* WRITTEN TASK A
Pick out every line of the entries that contains the word "radius", and copy each such line in full.

Spatial Lag Transformer
The spatial lag of a particular feature reflects the average value of that feature in the neighborhood around each observation.
For example, in a given neighborhood, the spatial lag of the house price is the average house price surrounding a specific house or location. This is a feature engineering method which computes spatial lag values that can be directly used to train any machine learning models.
The SpatialLagTransformer
class calculates the spatial lag
of training data and changes the value of an observation to its spatial lag. In other
words, it changes an observation's value to the average value of its neighbors.
To create an instance of SpatialLagTransformer
, it is
necessary to define the spatial_weights_definition
parameter, which
establishes the relationship between neighboring locations.
The main methods of the class are described in the following table.
Method | Description |
---|---|
fit |
Computes the spatial lag for all the features in the training set. |
transform |
Changes the spatial lag value depending on the
use_fit_lag parameter. If
use_fit_lag=True , then it calculates the spatial
lag from the training set. Otherwise, it computes the spatial lag from
the data passed into the transform method. The function
returns a NumPy array.
|
fit_transform |
Calls the fit and
transform methods in sequence with the training
data.
|
See the SpatialLagTransformer class in Python API Reference for Oracle Spatial AI for more information.
The following example uses the block_groups
SpatialDataFrame
and the SpatialLagTransformer
method to change the MEAN_AGE
and
HOUSE_VALUE
features values to determine their spatial
lag values. Note that the MEDIAN_INCOME
feature is ignored since
it is defined as the target variable. The geometry
feature is used to
calculate the spatial lag, but it is not part of the output from the transformer.
from oraclesai.weights import KNNWeightsDefinition
from oraclesai.preprocessing import SpatialLagTransformer
# Define the variables
X = block_groups[["MEDIAN_INCOME", "MEAN_AGE", "HOUSE_VALUE", "geometry"]]
# Print original data
print(f">> Original data:\n {X[['MEAN_AGE', 'HOUSE_VALUE']].get_values()[:5]}")
# Define spatial weights
weights_definition = KNNWeightsDefinition(k=5)
# Create an instance of SpatialLagTransformer
spatial_lag_transformer = SpatialLagTransformer(spatial_weights_definition=weights_definition)
# Print the transformed data
X_spatial_lag = spatial_lag_transformer.fit_transform(X, y="MEDIAN_INCOME", geometries="geometry")
print(f"\n>> Transformed data:\n {X_spatial_lag[:5, :]}")
The resulting output is a NumPy array with the spatial lag of the
MEAN_AGE
and HOUSE_VALUE
.
>> Original data:
[[4.75847626e+01 4.56300000e+05]
[3.88231812e+01 8.36300000e+05]
[4.78076096e+01 1.12630000e+06]
[4.65636330e+01 9.60400000e+05]
[5.11550865e+01 1.01090000e+06]]
>> Transformed data:
[[4.03809292e+01 6.23460000e+05]
[3.95882790e+01 8.20100000e+05]
[4.69466225e+01 1.22280000e+06]
[4.25439751e+01 1.04664000e+06]
[4.43390564e+01 1.14368000e+06]]

Stored records:
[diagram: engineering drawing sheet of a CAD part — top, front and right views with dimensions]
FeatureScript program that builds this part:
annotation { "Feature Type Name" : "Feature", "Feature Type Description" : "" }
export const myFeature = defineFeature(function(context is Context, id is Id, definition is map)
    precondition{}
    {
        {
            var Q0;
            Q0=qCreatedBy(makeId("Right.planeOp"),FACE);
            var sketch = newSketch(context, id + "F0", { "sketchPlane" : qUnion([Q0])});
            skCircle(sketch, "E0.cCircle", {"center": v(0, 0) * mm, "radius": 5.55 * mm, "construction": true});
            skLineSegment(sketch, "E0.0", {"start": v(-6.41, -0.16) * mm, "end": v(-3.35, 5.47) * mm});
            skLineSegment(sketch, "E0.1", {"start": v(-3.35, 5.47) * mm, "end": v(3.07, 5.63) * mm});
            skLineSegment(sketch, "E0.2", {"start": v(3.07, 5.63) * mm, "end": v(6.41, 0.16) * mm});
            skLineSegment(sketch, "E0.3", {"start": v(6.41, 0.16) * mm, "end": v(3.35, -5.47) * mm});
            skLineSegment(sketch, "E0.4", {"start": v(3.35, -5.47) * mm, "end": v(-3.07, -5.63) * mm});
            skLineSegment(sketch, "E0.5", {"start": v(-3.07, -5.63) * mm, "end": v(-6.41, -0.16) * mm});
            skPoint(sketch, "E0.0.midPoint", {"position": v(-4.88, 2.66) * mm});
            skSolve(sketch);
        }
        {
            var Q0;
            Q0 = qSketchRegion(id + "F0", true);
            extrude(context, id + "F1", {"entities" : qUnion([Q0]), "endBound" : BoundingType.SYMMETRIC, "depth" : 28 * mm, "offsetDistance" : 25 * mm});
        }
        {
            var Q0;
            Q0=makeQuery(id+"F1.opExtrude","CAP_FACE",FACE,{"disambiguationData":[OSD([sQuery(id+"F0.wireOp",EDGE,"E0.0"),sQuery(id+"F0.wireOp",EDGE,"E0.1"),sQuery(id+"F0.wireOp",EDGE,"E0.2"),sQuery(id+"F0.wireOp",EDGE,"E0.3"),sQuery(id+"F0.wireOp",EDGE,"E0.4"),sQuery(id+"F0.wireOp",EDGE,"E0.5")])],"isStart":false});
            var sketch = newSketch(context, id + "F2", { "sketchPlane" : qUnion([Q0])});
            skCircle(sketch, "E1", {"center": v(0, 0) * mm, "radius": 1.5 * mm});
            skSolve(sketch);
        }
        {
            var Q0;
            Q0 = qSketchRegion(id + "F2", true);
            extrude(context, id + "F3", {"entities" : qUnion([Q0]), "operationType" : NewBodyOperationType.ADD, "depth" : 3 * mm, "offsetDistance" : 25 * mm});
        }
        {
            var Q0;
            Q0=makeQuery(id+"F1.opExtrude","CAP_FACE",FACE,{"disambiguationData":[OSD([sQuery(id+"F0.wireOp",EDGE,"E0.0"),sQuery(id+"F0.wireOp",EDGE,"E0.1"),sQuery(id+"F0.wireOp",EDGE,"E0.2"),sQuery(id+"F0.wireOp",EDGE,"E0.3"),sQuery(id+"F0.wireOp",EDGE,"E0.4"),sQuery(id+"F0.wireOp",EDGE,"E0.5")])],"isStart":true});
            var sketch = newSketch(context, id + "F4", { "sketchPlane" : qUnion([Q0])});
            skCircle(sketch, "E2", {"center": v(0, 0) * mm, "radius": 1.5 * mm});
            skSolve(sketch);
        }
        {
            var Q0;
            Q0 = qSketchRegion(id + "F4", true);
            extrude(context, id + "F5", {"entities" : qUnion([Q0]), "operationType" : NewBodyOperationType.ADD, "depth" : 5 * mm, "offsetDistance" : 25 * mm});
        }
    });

* WRITTEN TASK B
According to the Spatial Lag Transformer page, which parameter must be defined to create an instance of SpatialLagTransformer?

* FINAL ANSWER A
            skCircle(sketch, "E0.cCircle", {"center": v(0, 0) * mm, "radius": 5.55 * mm, "construction": true});
            skCircle(sketch, "E1", {"center": v(0, 0) * mm, "radius": 1.5 * mm});
            skCircle(sketch, "E2", {"center": v(0, 0) * mm, "radius": 1.5 * mm});

* FINAL ANSWER B
The spatial_weights_definition parameter.